Il avait pourtant déjà opéré en Hollande et au Luxembourg. Sa section SR Air était de création relativement récente et lui-même passablement novice.

Par rapprochement d'idées nous avons alors constaté que c'est lui qui, quelques temps auparavant, était entré en correspondance avec une fille légère de Nancy, qui fréquentait des aviateurs, et que le SR allemand avait cherché à recruter par lettres : simple tentative sans suite, mais qui nous avait été signalée.

 

Les révélations de Schultze et l'identification du destinataire de la lettre rebutée

Wagner raconta en détail sa conversation avec Schultze : il s'agissait bel et bien d'espionnage sur les bases militaires en Meurthe-et-Moselle : un questionnaire précis lui avait été confié et une certaine somme d'argent français.

Schultze lui avait donné des conseils de prudence (Oh ! ironie...) à respecter dans la recherche des renseignements et dans la transmission des informations.

Après les dénégations de principe du début de l'interrogatoire, comprenant la gravité de sa situation et les suites disciplinaires de son imprudence (que ses chefs ne lui pardonneront pas de sitôt) le Capitaine se mit rapidement " à table " d'autant plus vite qu'il avait en poche un agenda très éloquent avec les noms et adresses en France d'un certain nombre d'agents.

L'adresse de la fille de Nancy n'y manquait pas.
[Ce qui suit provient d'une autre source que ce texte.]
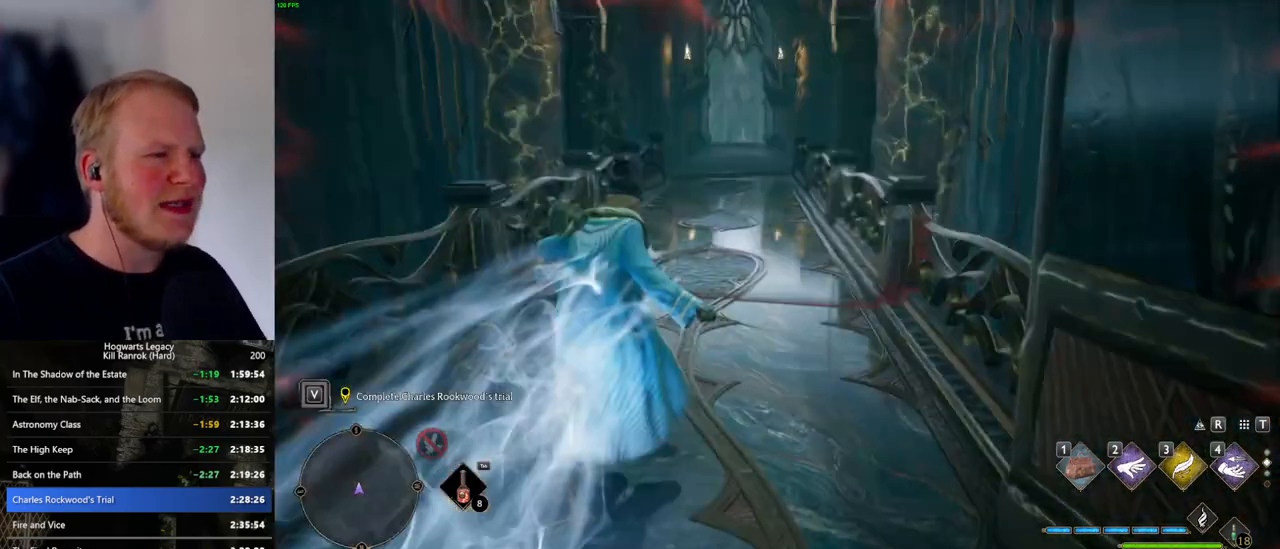
{"keys": ["space", "w"], "mouse": [], "events": [[183, "space", "down"]]}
Schultze révéla son rôle dans l'Abwehr, sa spécialisation dans le domaine SR sur l'aéronautique militaire française, son activité de " recruteur " et de traitant d'agents.

Les spécialistes du CE (CST) de Lille et de Nancy vinrent à Thionville pour interroger Schultze à leur tour au sujet des adresses du Nord et de l'Est de la France, trouvées dans le calepin.

Plus tard, lorsque l'instruction ouverte par le tribunal correctionnel de Thionville pour espionnage par la tentative de recrutement de Wagner, témoin à charge, fut close, Schultze fut "prêté" aux policiers du CE des autres villes françaises intéressés par ses révélations.

Il fit ainsi des séjours plus ou moins long dans différentes prisons françaises.

Il tomba malade à la prison de Lille, et malgré tous les soins qui lui furent prodigués, il y décéda de mort naturelle en 1939. Après autopsie (pour pouvoir répliquer aux protestations allemandes éventuelles) et des démarches diplomatiques il fut renvoyé à Dusseldorf dans un double cercueil.

Schultze nous avait révélé que son service utilisait, chose essentielle, à Amsterdam, la case postale qui nous intéressait dans l'affaire du pli tombé au rebut.

C'était lui le destinataire exploitant les renseignements reçus par cette boîte aux lettres : il prétendit ne pas connaître l'expéditeur du pli secret. Nous avons compris plus tard qu'il n'avait pas voulu le dénoncer parce que cet espion des terrains d'aviation français n'habitait pas en France.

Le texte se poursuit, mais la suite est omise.